There was a loud roaring and Chris tensed, his hand going to his gun, sure that it was the sound that he had heard before the flash of light and all of them landing in that field. It grew closer and Chris pressed in closer to the side of the house, looking in the direction of the noise.
It was train. But not like any Chris had ever seen. There were no cars attached to it, no tracks for it to run on, and it roared past, black smoke billowing out the back instead of the top of the strange engine. He got a glimpse of three people in the strange train and then it was gone.
Chris cursed under his breath. What was this place?
He looked along the street the train had roared down. It wasn't cobblestone, it had a black surface covering it. There were other trains—or whatever they were—on the street not moving.
Chris saw people moving farther down the street and went back into the back yard. He had no interest in meeting anyone else from this place. The half-clothed woman who had reluctantly let them into her house was strange enough.

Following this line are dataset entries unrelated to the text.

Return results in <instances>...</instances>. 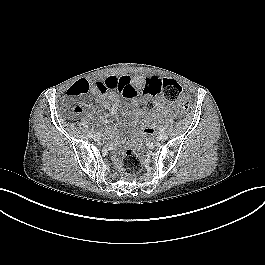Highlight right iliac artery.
Wrapping results in <instances>:
<instances>
[{
    "instance_id": "right-iliac-artery-1",
    "label": "right iliac artery",
    "mask_w": 265,
    "mask_h": 265,
    "mask_svg": "<svg viewBox=\"0 0 265 265\" xmlns=\"http://www.w3.org/2000/svg\"><path fill=\"white\" fill-rule=\"evenodd\" d=\"M87 136H88L89 138H92V137H93V133H92L91 131H89L88 134H87Z\"/></svg>"
}]
</instances>
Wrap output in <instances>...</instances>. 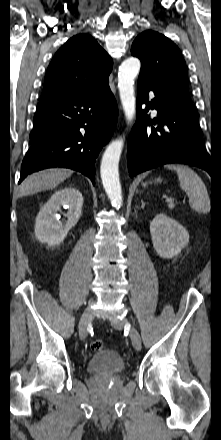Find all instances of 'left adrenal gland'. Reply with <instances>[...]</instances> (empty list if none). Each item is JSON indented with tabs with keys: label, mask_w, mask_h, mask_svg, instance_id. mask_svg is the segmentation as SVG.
<instances>
[{
	"label": "left adrenal gland",
	"mask_w": 221,
	"mask_h": 440,
	"mask_svg": "<svg viewBox=\"0 0 221 440\" xmlns=\"http://www.w3.org/2000/svg\"><path fill=\"white\" fill-rule=\"evenodd\" d=\"M145 202L143 201V199L141 200V209H143L144 208V206H145Z\"/></svg>",
	"instance_id": "a2214340"
}]
</instances>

Chris glanced toward the upper apartment of the house. Morgan was up there, unconscious and no one seemed to know how serious it was, or if she would be ok. He needed to find the willow bark Nathan had asked for.
The hardscrabble neighborhood didn't have any willow trees that Chris could see. He'd have more luck finding willows near some water.
He headed back towards the field, keeping a hand on his gun. At the far edge of the field, the side that didn't line up with the industrial area on the opposite end, it looked like the land sloped down. He hoped that meant there was water. Water and willows. He needed to get the bark and get back to Morgan. He didn't want to admit how scared he was to see her lying there with her eyes closed.
#
Cheyenne felt hemmed in as the strangers started to edge in closer to her, all of them fixated on the screen of her laptop.
"Ok, hotel or the street," she said. "Those are your choices." She needed to get them out of here. She didn't know what she had been thinking, bringing in armed strangers to her house.
She eyed the guns again, even more uneasy now that she had seen how easily the men pulled them out. At least her brother kept his gun tucked into the waistband of his pants for the most part. Cheyenne stood and backed away from the men. The girl with the group looked like she understood.
"You've gotta be a witch or somethin'," the youngest man with the group said. He looked at her Macbook and then at her. "That thing some sort of lookin' glass to another place?"
"It's a computer," Cheyenne said, not sure why she even answered his crazy question.
"A what?" the man with the deep voice asked.
Cheyenne looked at their clothes again, dusty and like they were straight off the set of Bonanza. Their confused faces, the way they kept looking at the light fixture on the ceiling like they expected it to strike them, then at the computer screen with wonder.
"Where exactly did you say you were from?" Cheyenne asked, eying them as suspicion and fear warred in her.